Was ist denn bei Deinen Arrays der Vektor? Hast Du _n_ zweidimensionale Vektoren; beginnend mit (x[0], y[0]) als erstem Vektor? Oder sind x und y jeweils ein _n_-dimensionaler Vektor?


----------



## JimK (23. Mai 2010)

ich wollte n-anzahl von x-y-vektoren addieren und subtrahieren können. dabei bildet sich der erste vektor aus dem ersten wert aus dem x-feld und dem ersten wert aus dem y-feld und so geht es dann immer weiter. zweiter vektor --> zweiter wert aus x-feld und zweiter wert aus y-feld. 
gibt es eine bessere möglichkeit dies zu realisieren?


----------



## kay73 (23. Mai 2010)

JimK hat gesagt.:


> dabei bildet sich der erste vektor aus dem ersten wert aus dem x-feld und dem ersten wert aus dem y-feld und so geht es dann immer weiter. zweiter vektor --> zweiter wert aus x-feld und zweiter wert aus y-feld.


Hab ich doch geschrieben.


JimK hat gesagt.:


> gibt es eine bessere möglichkeit dies zu realisieren?
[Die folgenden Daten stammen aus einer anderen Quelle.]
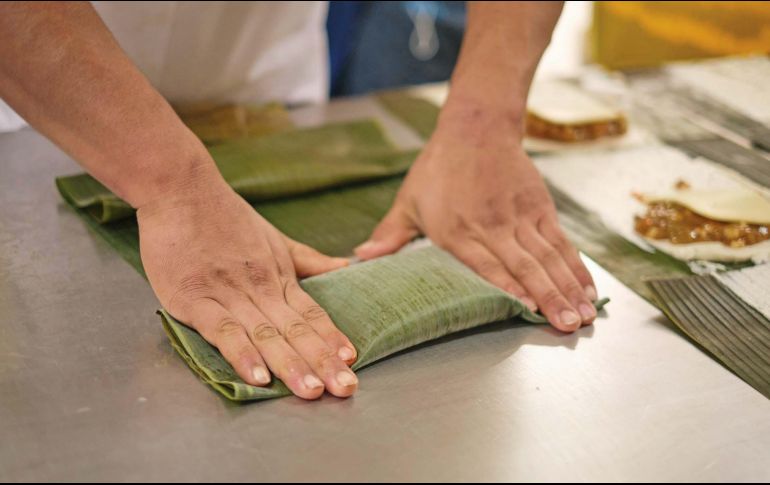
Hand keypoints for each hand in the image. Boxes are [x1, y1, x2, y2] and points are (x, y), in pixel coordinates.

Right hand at [137, 173, 358, 399]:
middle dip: (322, 361)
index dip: (331, 338)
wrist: (182, 190)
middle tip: (345, 388)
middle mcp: (260, 287)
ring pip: (265, 335)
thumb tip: (346, 267)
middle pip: (296, 330)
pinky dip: (241, 354)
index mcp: (278, 276)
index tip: (351, 361)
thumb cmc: (226, 217)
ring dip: (290, 364)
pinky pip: (222, 330)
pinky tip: (257, 377)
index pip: (311, 313)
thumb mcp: (274, 238)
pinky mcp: (194, 299)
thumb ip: (307, 260)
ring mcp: (228, 294)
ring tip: (311, 391)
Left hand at [356, 106, 596, 331]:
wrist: (476, 127)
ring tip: (586, 315)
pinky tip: (588, 288)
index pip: (486, 264)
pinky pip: (562, 242)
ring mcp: (520, 216)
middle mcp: (492, 225)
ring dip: (569, 287)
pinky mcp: (540, 207)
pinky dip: (577, 266)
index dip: (509, 287)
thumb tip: (359, 258)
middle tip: (569, 325)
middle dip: (550, 297)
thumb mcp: (409, 200)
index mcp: (457, 230)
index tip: (528, 310)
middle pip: (526, 265)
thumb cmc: (439, 167)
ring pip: (550, 257)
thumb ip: (390, 234)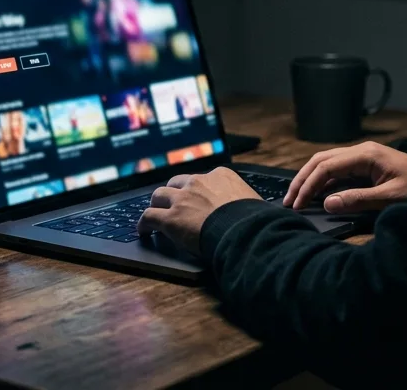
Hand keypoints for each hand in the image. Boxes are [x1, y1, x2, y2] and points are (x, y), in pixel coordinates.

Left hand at [138, 167, 260, 253]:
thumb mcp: (254, 203)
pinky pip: (149, 216)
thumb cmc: (255, 221)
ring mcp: (182, 199)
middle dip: (174, 192)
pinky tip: (144, 231)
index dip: (197, 189)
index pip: (203, 179)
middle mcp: (198, 182)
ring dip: (156, 204)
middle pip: (177, 183)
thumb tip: (262, 213)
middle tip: (173, 203)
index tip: (197, 197)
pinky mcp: (170, 218)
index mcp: (220, 176)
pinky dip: (144, 223)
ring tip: (154, 214)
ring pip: (158, 195)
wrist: (244, 231)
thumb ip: (248, 203)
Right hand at [283, 141, 406, 213]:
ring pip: (327, 163)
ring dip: (310, 179)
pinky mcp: (367, 167)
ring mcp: (364, 158)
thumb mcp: (391, 197)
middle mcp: (362, 152)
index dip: (309, 185)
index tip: (297, 204)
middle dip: (303, 179)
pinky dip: (323, 183)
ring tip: (296, 199)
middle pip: (322, 160)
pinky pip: (338, 172)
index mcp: (366, 154)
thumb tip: (326, 203)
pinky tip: (316, 196)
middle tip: (288, 201)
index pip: (327, 166)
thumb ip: (358, 199)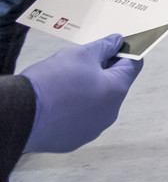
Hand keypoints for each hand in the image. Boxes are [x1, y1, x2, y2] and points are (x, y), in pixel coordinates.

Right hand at [22, 33, 143, 153]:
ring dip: (89, 92)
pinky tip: (58, 102)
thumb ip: (104, 46)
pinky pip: (81, 120)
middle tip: (82, 63)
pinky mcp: (74, 141)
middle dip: (103, 72)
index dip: (125, 52)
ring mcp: (92, 130)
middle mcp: (110, 113)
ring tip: (66, 83)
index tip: (114, 46)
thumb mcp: (81, 53)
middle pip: (115, 86)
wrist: (20, 114)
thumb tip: (117, 41)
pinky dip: (74, 110)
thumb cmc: (52, 81)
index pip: (133, 65)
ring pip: (98, 104)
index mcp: (117, 90)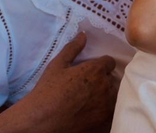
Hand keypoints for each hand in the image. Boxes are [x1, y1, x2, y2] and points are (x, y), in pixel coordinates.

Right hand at [0, 33, 117, 132]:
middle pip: (114, 79)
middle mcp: (105, 85)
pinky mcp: (105, 120)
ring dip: (108, 95)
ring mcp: (107, 104)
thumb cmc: (47, 91)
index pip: (109, 62)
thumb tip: (83, 35)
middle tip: (90, 87)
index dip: (101, 65)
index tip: (93, 71)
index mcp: (96, 70)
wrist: (41, 120)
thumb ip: (72, 48)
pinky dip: (106, 110)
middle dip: (105, 80)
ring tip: (92, 99)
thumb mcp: (57, 65)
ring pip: (115, 95)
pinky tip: (94, 111)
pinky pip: (113, 111)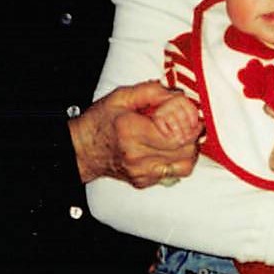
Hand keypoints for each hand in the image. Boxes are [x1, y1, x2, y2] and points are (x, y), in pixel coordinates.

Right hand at [72, 80, 199, 187]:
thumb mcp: (121, 97)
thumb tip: (177, 96)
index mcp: (132, 131)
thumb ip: (152, 92)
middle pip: (184, 150)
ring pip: (184, 165)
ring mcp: (141, 172)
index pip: (175, 134)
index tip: (188, 113)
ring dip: (189, 149)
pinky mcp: (144, 182)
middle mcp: (138, 156)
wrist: (81, 150)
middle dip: (192, 134)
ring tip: (181, 136)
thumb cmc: (100, 122)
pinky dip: (177, 160)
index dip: (189, 122)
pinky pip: (173, 174)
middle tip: (189, 122)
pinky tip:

Natürlich. Klassen für Vektoren schreiben. Damit Du durch das, was Du implementieren willst, auch durchsteigst. Das Arraygefummel macht allenfalls Sinn, wenn Du riesige  n-dimensionale Vektorfelder transformieren willst.


----------



## JimK (23. Mai 2010)

jetzt funktioniert es... ich danke dir


----------